Los estudios sobre colonialismo, al igual que los feministas, han sido asimilados por la historia del arte en
modos diversos. Los hay tan rabiosos que casi exigen la suspensión del pensamiento y otros tan inteligentes
como los que se realizan en Nigeria, país de origen de lo mejor de la literatura africana (Chinua Achebe y el
premio Nobel Wole Soyinka nacieron aquí) y nación que, a pesar de sus carencias (o quizá precisamente
por ellas) ha conseguido una película que, de modo hilarante y sabio reflexiona en torno a su pasado
colonial. Lo primero que salta a la luz en El espíritu perdido, del nigeriano Abba Makama es una forma de
narrar que Occidente ha perdido. Es el aire de cuento, de un mito que remite a Homero o a la Scheherazada
de Las mil y una noches. El cine, que tan bien se presta para el onirismo se pone en esta película al servicio
de la leyenda. Raymond tiene sueños turbulentos (imposible no recordar a Kafka); es un hombre que
pertenece al campo y a la estructura tradicional de los igbo, pueblo que ha llenado de tradiciones toda el
África Occidental. Trabaja como vigilante en un elegante condominio de Lagos, la ciudad más grande de
Nigeria. Tiene, además, una esposa cristiana y un mejor amigo, el jefe de clan que, ahora en la ciudad, ha
quedado reducido a ser el borrachín que no quiere ir al hospital donde la ciencia occidental desprecia las
tradiciones ancestrales. Y es justo este hombre quien interpreta, para bien o para mal, el significado de los
sueños turbulentos de Raymond: son los espíritus de los antepasados que te están buscando. Quieren
manifestarse aquí, en este lugar y tiempo. En esta ciudad llena de magnates petroleros, mafiosos que
venden droga, prostitutas y basura. La próxima vez que te persiga el espíritu, aconseja el jefe, no corras.
Déjate atrapar. La cosa suena más fácil de lo que es, pero finalmente Raymond despierta convertido en un
Okoroshi, espíritu antiguo de tonos purpúreos que “hace feliz a la gente buena y hace sufrir a los que hacen
mal.” A partir de aquí la narración cobra todavía más libertad. Makama se posiciona como auténtico
cuentista tradicional que poco sabe de los tres actos hollywoodenses y la “sorpresa” en el middle point.

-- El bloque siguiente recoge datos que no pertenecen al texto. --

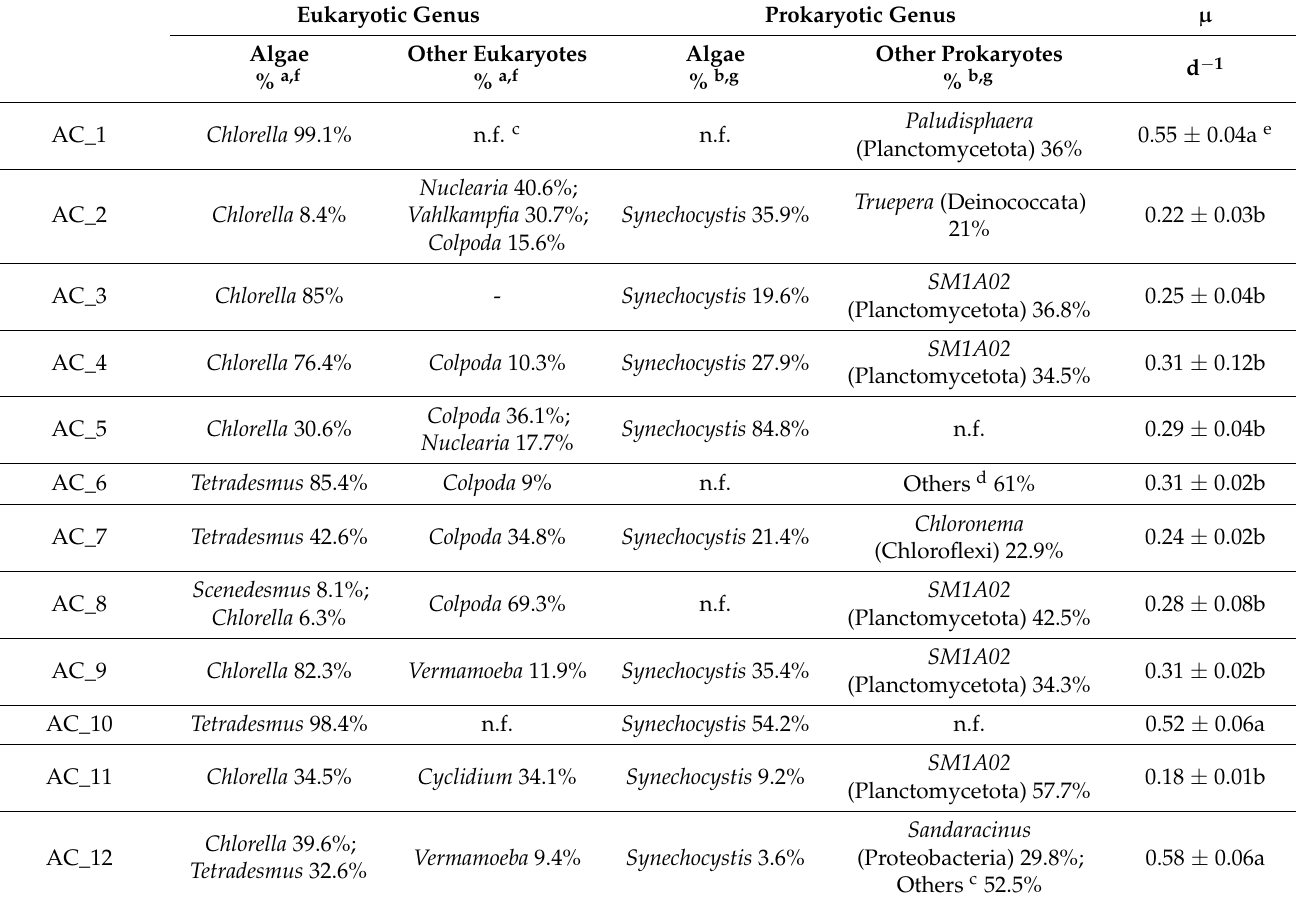
Table 2. Algae consortia main genus composition and growing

Okoroshi conoce a una prostituta y a un niño. Baila en mercados donde la gente entiende su insólita
presencia como la irrupción de una magia que puede atraer el bien o el mal. Hace justicia a su modo y hasta
se da tiempo de entrar en una disco que busca imitar de modo desangelado el glamur de esta clase de sitios
en las urbes occidentales. Acompañado de su Dulcinea y su Sancho Panza, Okoroshi encarna el antiguo
espíritu de los igbo en el mismo tenor en que Don Quijote encarna el alma de un caballero medieval: con
profundidad y buen humor. El espíritu perdido es un ejemplo lúcido de cómo se hace arte capaz de
convalecer del colonialismo europeo. Porque utiliza sus temas, claro. Y refiere a sus más grandes
intelectuales (sobre todo al teatro de Wole Soyinka) pero no tiene tapujos para referir a La Ilíada y a Jung,
para burlarse de los “defensores de la cultura ancestral” y para causar ternura por un pueblo que, como el
jefe del clan de Raymond, se encuentra embrutecido, enfermo y humillado. Y lo mejor: lo consigue con una
producción tan limitada que pudo haber sido filmada con buenos actores y un celular. Esto es arte que
trasciende el colonialismo y, como tal, nos concierne en tanto seres humanos

El espíritu perdido puede verse a través de Netflix.

El espíritu perdido. Abba Makama. Nigeria, 2019.